Frequently asked questions

Which LLM serving engine has the best tokens per second per dollar in 2026?

VLLM offers the best throughput-per-dollar for high-throughput batch workloads, with the v1 engine reaching 2,200+ tokens/sec on H200-class hardware and the broadest quantization format support. TensorRT-LLM wins on per-token latency, not throughput-per-dollar, and locks you to NVIDIA hardware.

Is TensorRT-LLM faster than vLLM?

Yes, for latency. Independent tests put TensorRT-LLM at 20-40% lower per-token latency than vLLM at batch size 1, and NVIDIA reports 5x faster time-to-first-token with KV cache early reuse.

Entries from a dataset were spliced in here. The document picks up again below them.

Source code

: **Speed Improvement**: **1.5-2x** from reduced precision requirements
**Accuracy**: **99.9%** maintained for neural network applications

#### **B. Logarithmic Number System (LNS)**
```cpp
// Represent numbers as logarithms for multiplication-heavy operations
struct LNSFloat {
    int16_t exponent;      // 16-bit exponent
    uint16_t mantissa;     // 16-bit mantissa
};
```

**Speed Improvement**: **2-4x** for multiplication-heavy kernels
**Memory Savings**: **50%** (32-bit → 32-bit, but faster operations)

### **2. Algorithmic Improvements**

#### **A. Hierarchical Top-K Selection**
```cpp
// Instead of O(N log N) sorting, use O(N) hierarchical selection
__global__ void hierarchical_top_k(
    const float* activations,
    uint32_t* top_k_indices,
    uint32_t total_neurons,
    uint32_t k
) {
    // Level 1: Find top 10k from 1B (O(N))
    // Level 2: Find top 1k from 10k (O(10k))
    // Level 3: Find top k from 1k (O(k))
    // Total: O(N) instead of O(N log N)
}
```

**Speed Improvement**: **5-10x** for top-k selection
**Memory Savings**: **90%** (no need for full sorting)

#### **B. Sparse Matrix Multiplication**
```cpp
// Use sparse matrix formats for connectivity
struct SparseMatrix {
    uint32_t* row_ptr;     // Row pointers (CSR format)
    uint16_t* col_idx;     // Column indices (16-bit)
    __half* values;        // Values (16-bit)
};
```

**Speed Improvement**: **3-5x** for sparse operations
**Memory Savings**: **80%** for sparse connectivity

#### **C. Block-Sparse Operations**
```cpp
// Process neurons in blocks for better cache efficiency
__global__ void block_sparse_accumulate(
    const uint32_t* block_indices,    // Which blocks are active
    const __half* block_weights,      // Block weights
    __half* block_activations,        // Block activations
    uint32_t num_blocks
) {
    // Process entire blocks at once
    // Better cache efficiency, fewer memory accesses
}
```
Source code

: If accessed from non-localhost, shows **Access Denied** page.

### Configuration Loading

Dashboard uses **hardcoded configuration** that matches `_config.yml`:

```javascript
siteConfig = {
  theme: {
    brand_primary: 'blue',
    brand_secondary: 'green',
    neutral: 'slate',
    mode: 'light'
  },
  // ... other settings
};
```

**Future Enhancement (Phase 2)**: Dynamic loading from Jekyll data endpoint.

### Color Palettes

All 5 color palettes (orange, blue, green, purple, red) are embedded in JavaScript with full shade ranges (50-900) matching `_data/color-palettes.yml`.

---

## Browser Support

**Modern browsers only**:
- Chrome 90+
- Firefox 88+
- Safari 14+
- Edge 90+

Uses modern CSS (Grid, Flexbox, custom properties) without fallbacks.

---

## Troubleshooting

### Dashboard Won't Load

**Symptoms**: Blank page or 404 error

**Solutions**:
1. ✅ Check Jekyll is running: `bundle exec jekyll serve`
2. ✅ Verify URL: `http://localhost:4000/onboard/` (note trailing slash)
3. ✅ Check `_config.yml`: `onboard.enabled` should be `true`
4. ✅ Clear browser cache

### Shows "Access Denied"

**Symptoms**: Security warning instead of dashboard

The trade-off is significantly higher setup complexity and NVIDIA-only hardware lock-in.

When should you choose SGLang over vLLM?

Choose SGLang for prefix-heavy workloads like RAG and agents, and for structured output (JSON schema, tool calling). Its RadixAttention caches shared prefixes and delivers up to 6.4x throughput improvement on those workloads. For generic high-throughput batch serving, vLLM remains the default.

Is Hugging Face TGI still supported for production LLM serving?

No. TGI entered maintenance mode in December 2025, and Hugging Face now recommends vLLM or SGLang for new production deployments. Existing TGI deployments should plan a migration.

How do you benchmark LLM serving engines fairly?

Use same-hardware, same-model, same-load-shape methodology: identical GPUs, identical weights, and consistent concurrency and input/output length distributions. Measure TTFT, inter-token latency, and end-to-end latency at p50/p95/p99, then divide tokens/sec by on-demand GPU price to get tokens-per-second-per-dollar.